Chemical compounds can be listed using connection
tables and associated chemical structure diagrams, but also by
structural information such as that provided by IUPAC-NIST Chemical
Identifiers (INChI). They can also be found using open semantically
free identifiers such as those provided by PubChem or based on their
common names using Open lexicons; or by systematic chemical name.
XML-based information embedded in the text of digitally published
chemistry documents could refer to one or more of these, to help
readers identify the compounds.
In their first case study, Murray-Rust et al. coded
each molecule mentioned in the article in a simple conversion protocol:
XML-based Chemical Markup Language (CML), giving the molecules their
PubChem Ids. They estimate that the entire coding process took them
the same amount of time as it would take a reader to look up the
molecules in chemical databases. In addition to the PubChem ID, CML
could contain the INChI identifier and meta-data for each molecule.

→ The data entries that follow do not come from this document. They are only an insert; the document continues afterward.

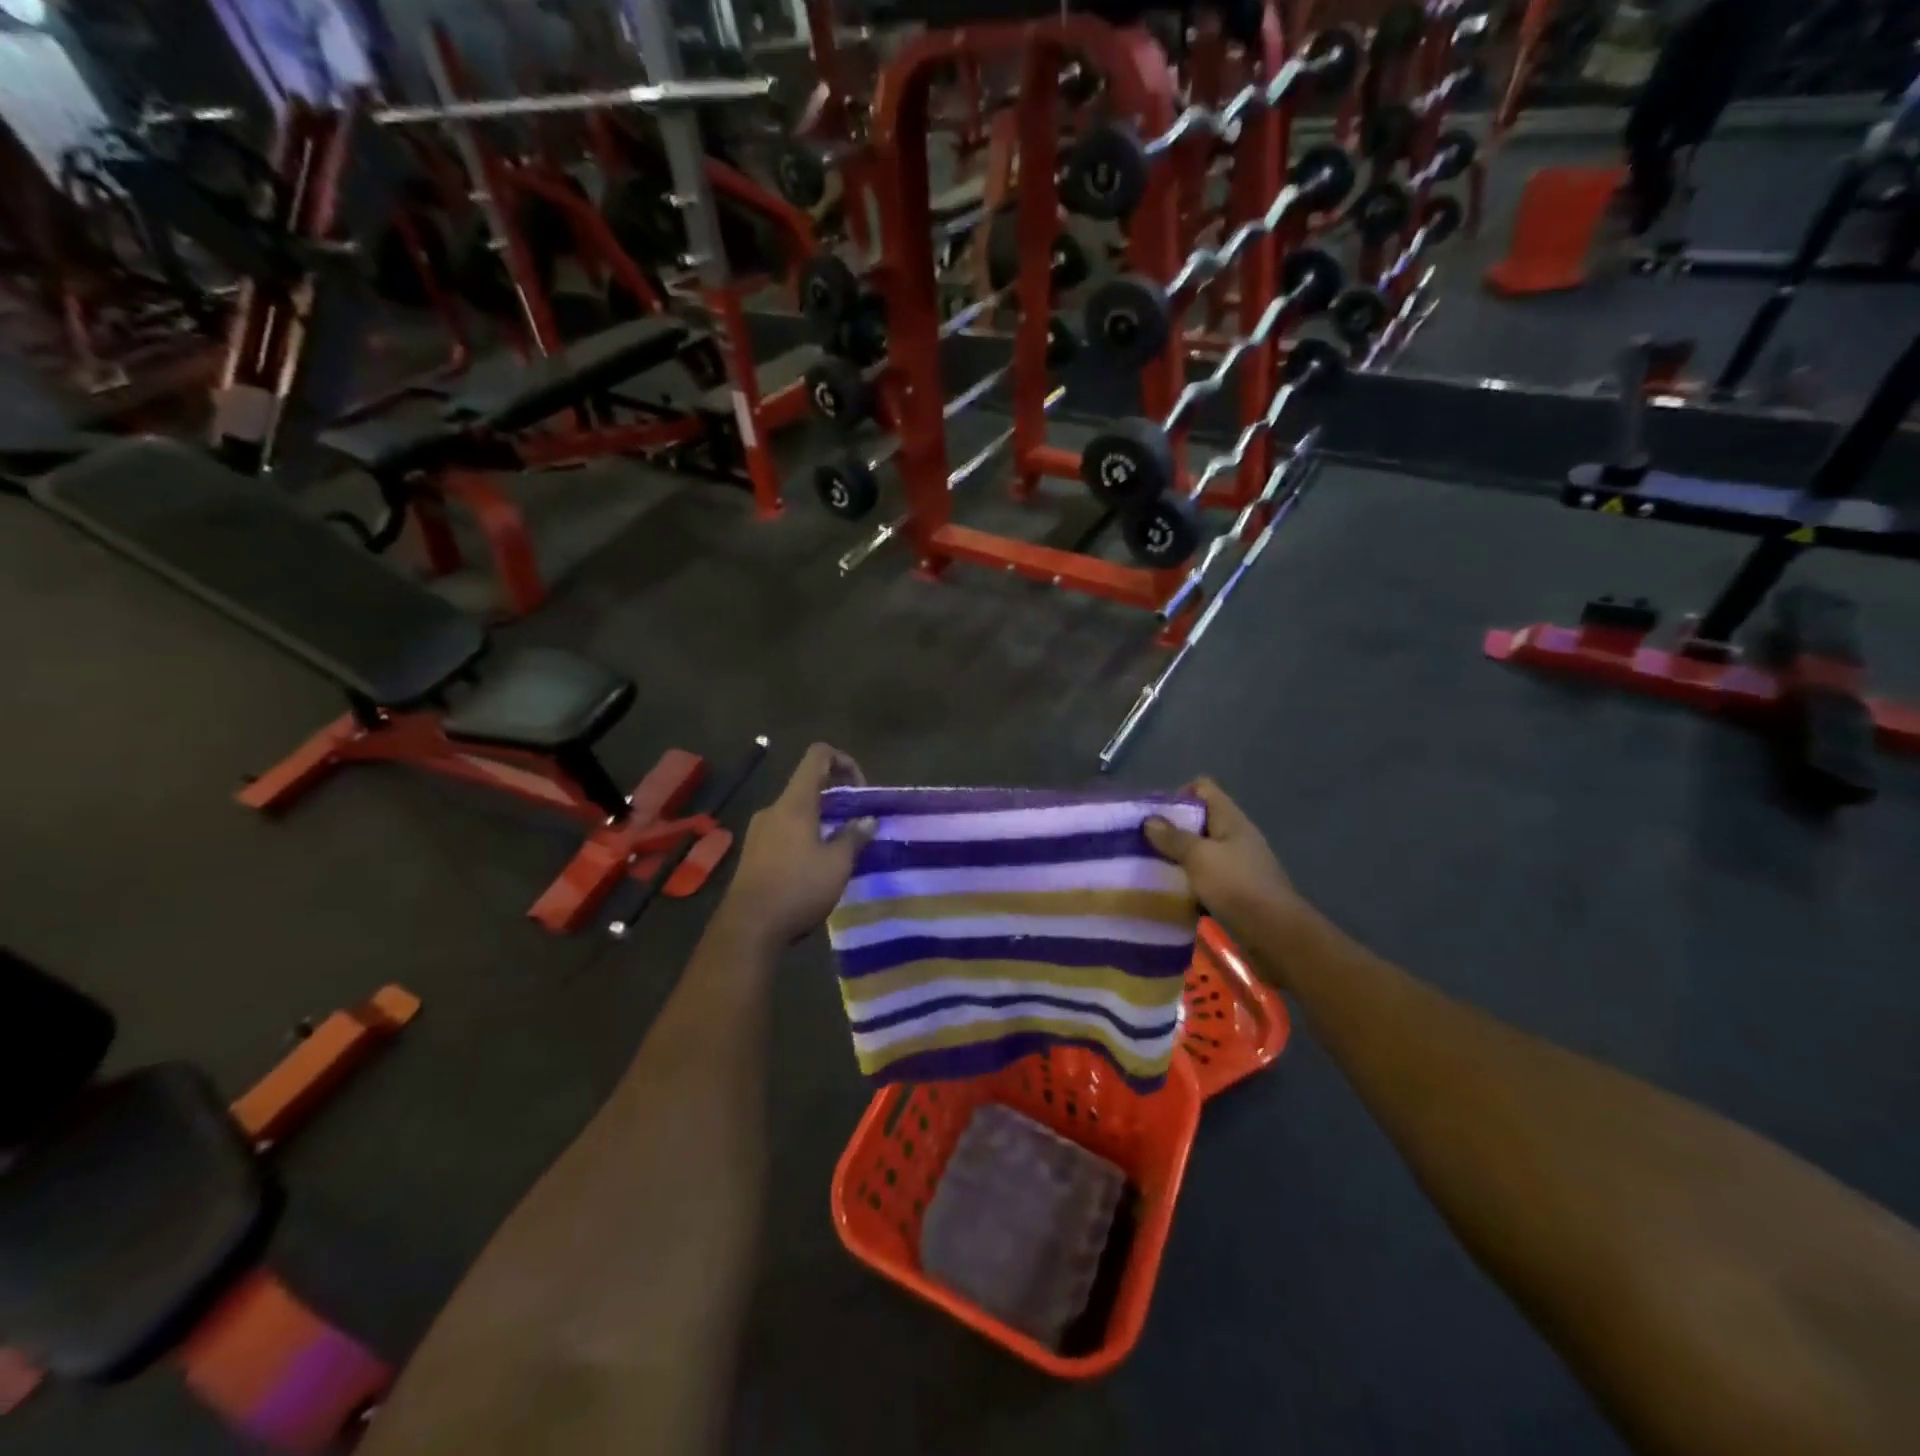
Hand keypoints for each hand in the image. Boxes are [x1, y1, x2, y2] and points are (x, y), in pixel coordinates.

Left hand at [717, 743, 875, 948]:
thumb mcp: (837, 864)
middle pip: (808, 784)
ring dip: (822, 819)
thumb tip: (868, 820)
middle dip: (837, 796)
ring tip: (841, 847)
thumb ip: (854, 836)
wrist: (747, 929)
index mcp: (795, 803)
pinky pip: (785, 830)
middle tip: (858, 822)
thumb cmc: (797, 889)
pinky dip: (806, 835)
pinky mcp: (754, 852)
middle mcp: (774, 809)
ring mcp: (759, 830)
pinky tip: (817, 865)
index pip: (818, 756)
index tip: (860, 789)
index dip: (844, 760)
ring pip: (797, 810)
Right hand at [1145, 778, 1306, 939]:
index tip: (1154, 814)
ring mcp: (1237, 863)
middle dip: (1171, 828)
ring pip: (1201, 850)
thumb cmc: (1236, 885)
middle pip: (1199, 819)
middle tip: (1144, 842)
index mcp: (1230, 819)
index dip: (1178, 794)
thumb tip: (1150, 820)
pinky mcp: (1235, 889)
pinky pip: (1205, 876)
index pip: (1203, 788)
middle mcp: (1235, 836)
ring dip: (1178, 857)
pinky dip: (1188, 880)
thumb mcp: (1199, 857)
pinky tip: (1170, 890)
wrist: (1275, 934)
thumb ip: (1174, 838)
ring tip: (1151, 867)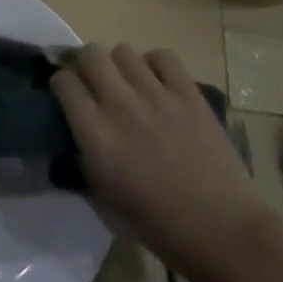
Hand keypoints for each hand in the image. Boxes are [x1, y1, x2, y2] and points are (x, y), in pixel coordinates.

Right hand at [51, 45, 278, 281]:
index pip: (64, 82)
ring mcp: (158, 97)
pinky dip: (155, 64)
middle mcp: (121, 107)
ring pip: (124, 51)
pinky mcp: (190, 95)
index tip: (67, 95)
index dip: (61, 84)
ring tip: (127, 84)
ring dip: (119, 65)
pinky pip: (163, 57)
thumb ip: (82, 160)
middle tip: (93, 84)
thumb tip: (76, 136)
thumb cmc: (158, 226)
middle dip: (85, 65)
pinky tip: (158, 84)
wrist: (222, 230)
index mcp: (97, 137)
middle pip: (91, 55)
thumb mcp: (102, 200)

For the second article, they show that, even using an automated system,
looking for information about chemical compounds mentioned in the
article takes around 45 minutes. This could have been avoided if the
compound had been marked up and linked to connection tables and open
databases. In the third article, the name of one compound had been
misspelt and others were unclear. This made it difficult for
text-mining robots to find information about the compounds, and not
all the data needed was retrieved. |